Teleport Communications Group (TCG) was the first competitive local exchange carrier (CLEC) in the United States. It was founded in 1985 to compete with New York Telephone Company using fiber optics, and expanded to other major cities. The company was acquired by AT&T in 1998.

History
The company was formed as Teleport Communications in 1985 by Merrill Lynch as the private sector participant in the Port Authority of New York and New Jersey's "Teleport Project".  William Corley who ran the SI economic development took the vision forward to promote Jobs for the community. The Teleport Project envisioned a satellite earth station complex in Staten Island connected to the stock exchanges, financial services companies and corporate headquarters located in Manhattan.  Microwave connections were not feasible due to the congestion of New York's airwaves so Teleport Communications decided to utilize fiber optics for a network connecting satellite earth stations at The Teleport to customers in Manhattan.  However, the simultaneous advent of national fiber optic networks reduced the need for satellite communications, leaving Teleport Communications' network largely unused. Merrill Lynch hired former AT&T manager Robert Annunziata to develop a new strategy for Teleport Communications.  Annunziata's plan was revolutionary:  Teleport Communications would use the fiber optic network to compete with the New York Telephone Company, the historic monopoly telephone company in New York, and re-introduce competition for local telecom services.

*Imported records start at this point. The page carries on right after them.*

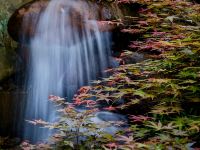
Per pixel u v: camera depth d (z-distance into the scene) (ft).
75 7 12.46
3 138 11.99
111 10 12.98
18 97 13.38
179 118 6.43
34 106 13.75
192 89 6.84
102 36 12.71
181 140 5.61
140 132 6.57
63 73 13.71
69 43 12.53
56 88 13.83
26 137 12.57
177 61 7.66
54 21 12.44
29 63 14.49
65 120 6.72
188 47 7.39
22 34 12.70
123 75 8.45
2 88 13.44
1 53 14.66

Teleport Communications' service was very popular with long-distance carriers such as AT&T, MCI and Sprint who wanted to connect their long-distance networks to their largest customers without using the local telephone companies (the so-called regional Bell Operating Companies — RBOCs) which were perceived as strategic competitors that wanted to get into the long-distance business.  Teleport Communications' services were also popular with financial services companies that wanted duplicate and independent high speed connections between their New York area offices and the stock exchanges.

The financial services and long-distance companies quickly asked Teleport Communications to replicate its services in Boston.  Merrill Lynch formed a partnership with Fidelity Investments for Teleport Communications-Boston.  Similar expansions followed in Chicago, San Francisco, Houston and other major cities across the United States and the company was renamed Teleport Communications Group (TCG).  Merrill Lynch later sold TCG to the cable TV industry, with Cox initially taking a 20% ownership. The remaining 80% was subsequently sold to TCI, Comcast and Continental Cablevision. TCG and the cable companies then started to deploy jointly built fiber optic networks in many other cities. TCG then added carrier-grade Class 5 switches to the fiber optic networks to become the largest Competitive Local Exchange Carrier (CLEC), competing broadly with the traditional local telephone companies.

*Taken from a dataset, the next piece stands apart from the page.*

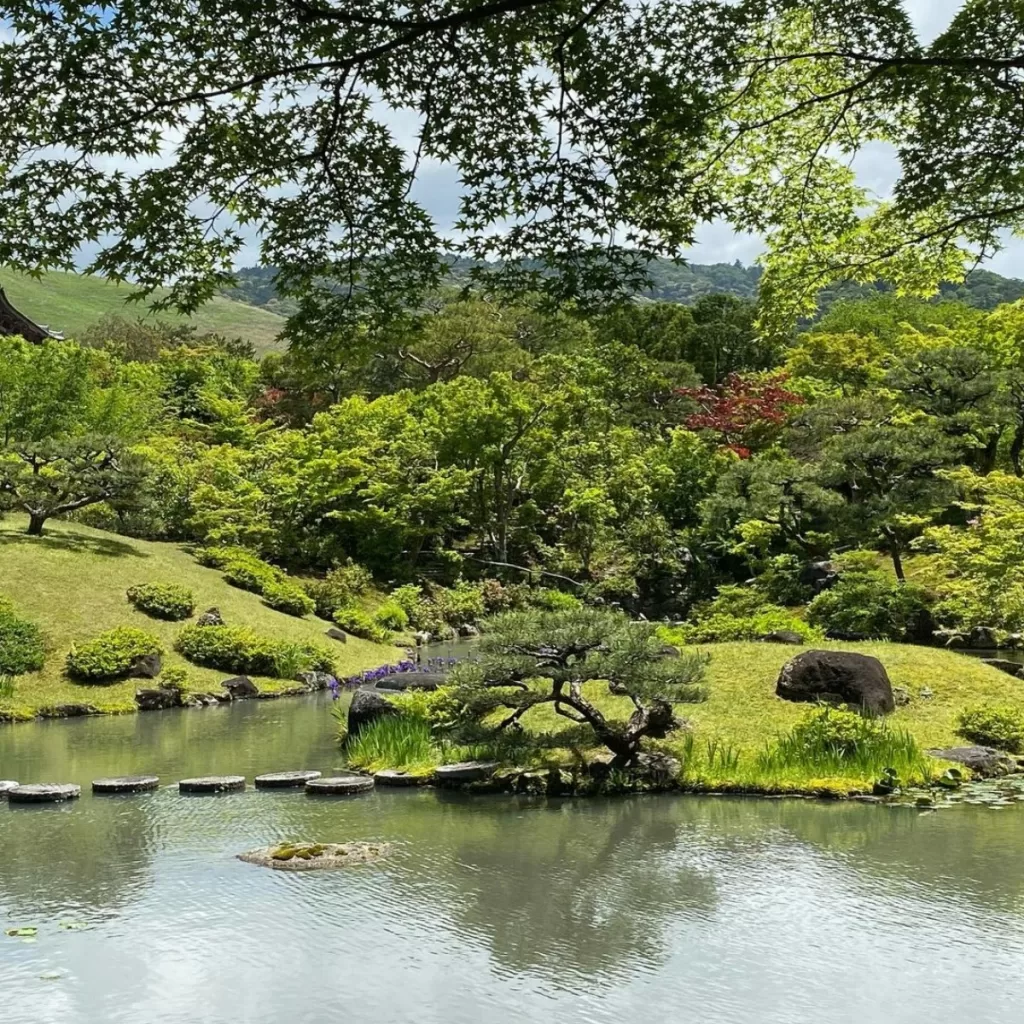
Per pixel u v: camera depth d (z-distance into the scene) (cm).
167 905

Critical to TCG's ability to compete with the traditional monopolies were a series of favorable decisions by state regulators, particularly in New York, Massachusetts and Illinois, which allowed TCG and other CLECs to interconnect as "peers" at reasonable rates.  These regulatory initiatives were ultimately codified and made applicable nationally through the federal Telecommunications Act of 1996.  The success of TCG and other CLECs demonstrated that competition was possible in the local telephone market.  This contributed to the passage of the Telecommunications Act of 1996 which eased the entrance of new CLECs by requiring the incumbent telephone companies, the largest being legacies of AT&T, to interconnect with the new entrants.

In 1998, TCG was acquired by AT&T for $12 billion.  At that time the publicly traded TCG (NASDAQ: TCGI) served 65 markets and generated $800 million in revenue.  Its largest investors were Cable Television companies TCI, Comcast and Cox Communications.